The Minamata Convention on Mercury is a global treaty to protect human health and the environment from the adverse effects of mercury. Further international legislation in 2020 banned the manufacture, import, and export of mercury, although there are some exemptions in place – for example, for lamps emitting mainly light in the ultraviolet spectrum, as long as they don’t exceed a certain mercury-content threshold.
The exemptions will not be extended forever, and the health and safety and environmental arguments for getting rid of mercury when we can are beyond compelling. Increasingly, formulators are producing light curable materials which cure perfectly with the narrow spectrum output of a UV LED curing lamp, and whilst there are some applications which still demand the broad spectrum output for adequate cure, an LED UV process should always be the first considered.

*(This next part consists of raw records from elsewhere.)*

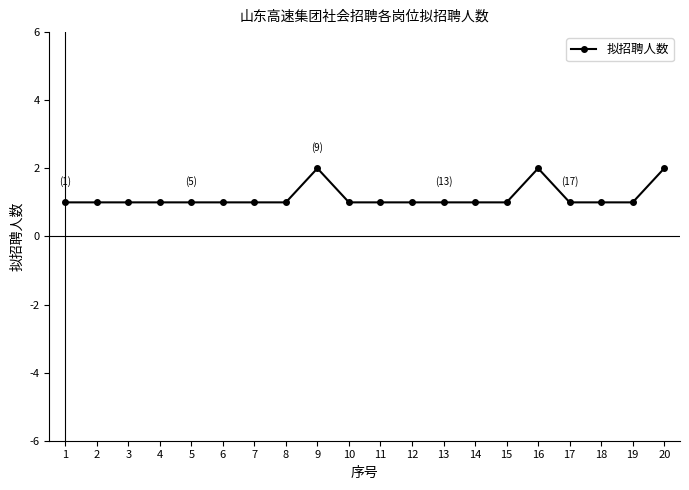

What is the value of the 20th point from the left?

2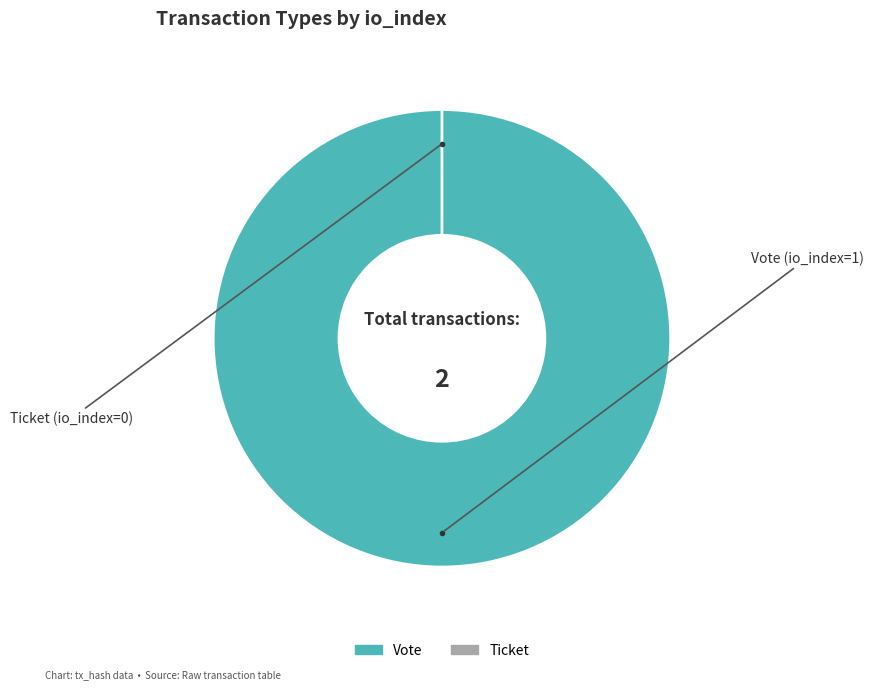

How many segments does this pie chart have?

2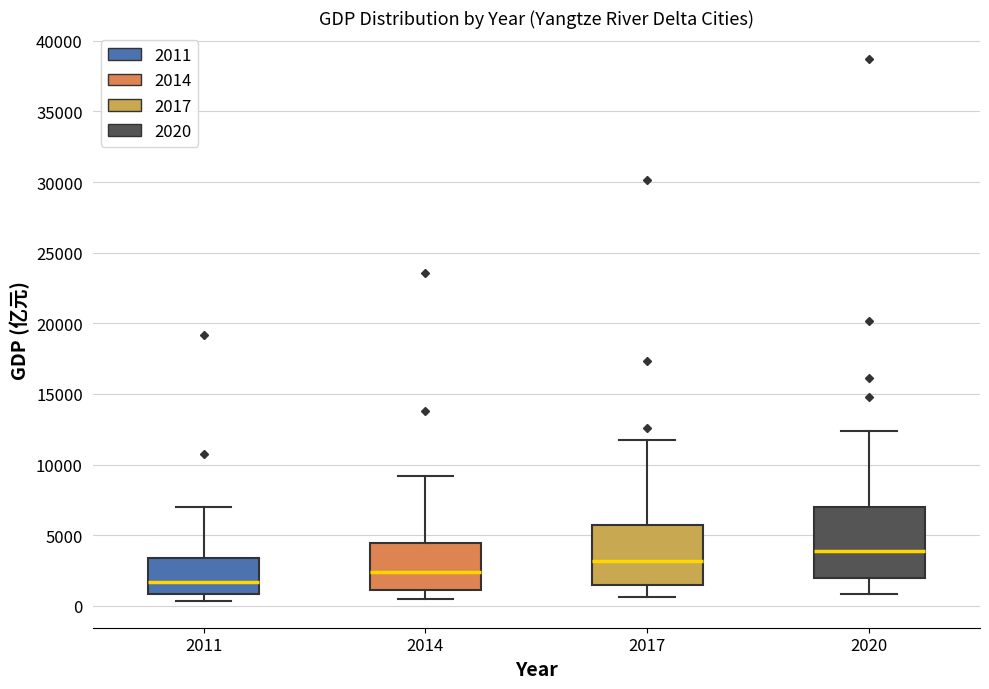

Where is the lower edge of the box at x = 2020 on the y-axis? The values are not printed on the chart, so give them approximately, as read against the axis.

2000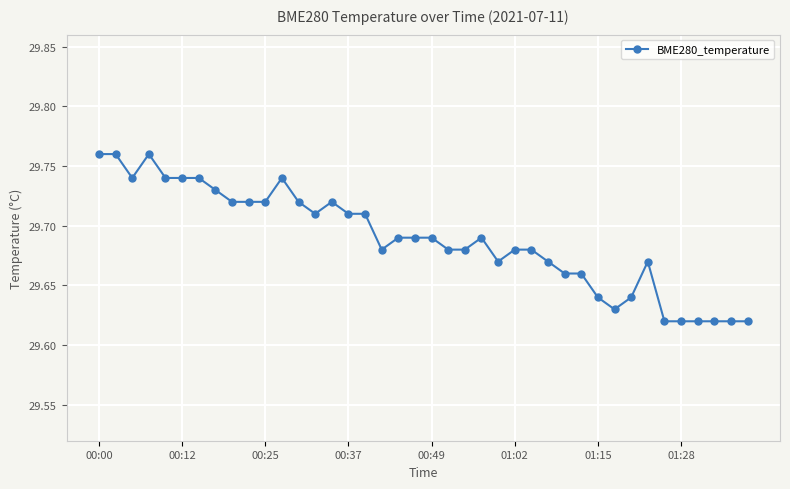

True or false: the data has more than 1 interior local peaks.

True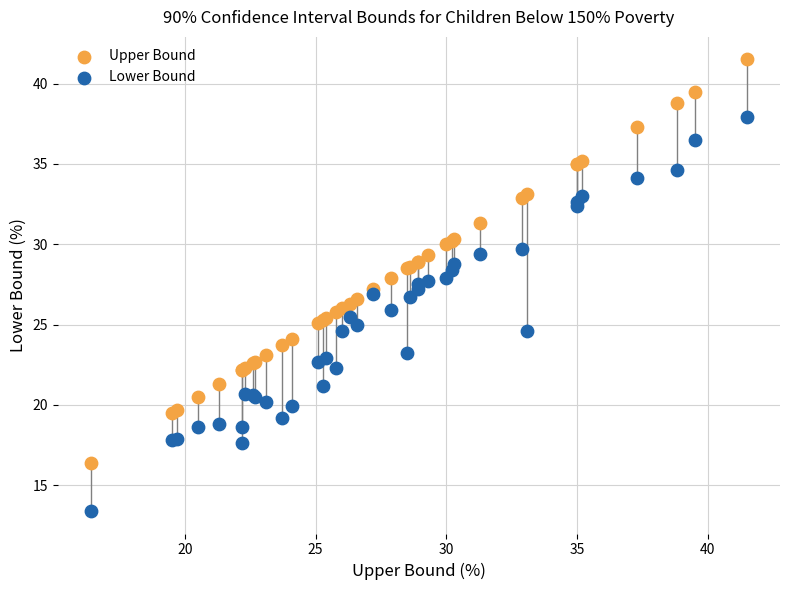

Which series reaches the minimum Y coordinate?

Lower Bound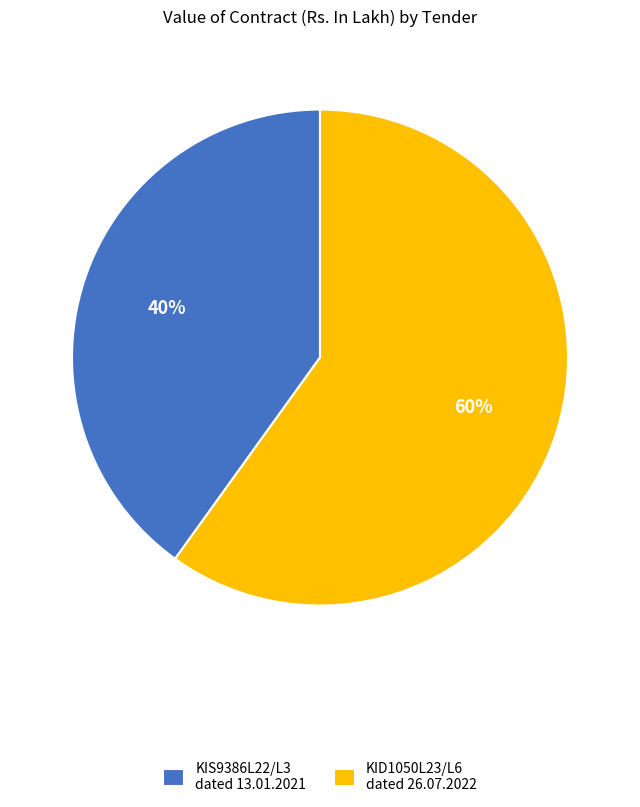

To the nearest percent, what is the combined percentage of KIS9386L22/L3 dated 13.01.2021 and KID1050L23/L6 dated 26.07.2022?

100%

Because mercury spectrum bulbs produce a small amount of short wave UV, which when combined with atmospheric oxygen can produce ozone, some large lamps have the potential to create an additional workplace hazard that manufacturers must address. Customers running powerful industrial lamps will typically require ozone extraction equipment to combat this, which can take up valuable facility space and be expensive to run. However, for smaller lamps, such as the systems we provide, this is typically not a consideration.
A typical broad spectrum lamp lasts 1,000-2,000 hours before the user will need to replace and dispose of the mercury-containing bulb, whereas LED curing units offer an expected useful life of 20,000 hours. In practical terms, LED units will last the lifetime of any production, and preclude regular bulb replacement, because they are only on for a fraction of production time. They have uniform frequency and intensity output over their lifetime, so the curing process has fewer variables ─ enabling more consistent cures, improving yield and reducing scrap. Both of these factors reduce the amount of cost and waste the process produces.
Another advantage of LED systems is that they operate at a lower temperature than mercury lamps, removing the installation and running costs for heat extraction (exhaust).
LED UV systems can reduce a business’s carbon footprint, while decreasing the need for disposal of mercury as hazardous waste. Even without considering the environmental advantages, the technical, process, and ROI benefits are often enough to encourage manufacturers to opt for an LED UV system. An experienced adhesives supplier can help you build a process where the lamp, dispensing equipment, and material are all optimised to work together.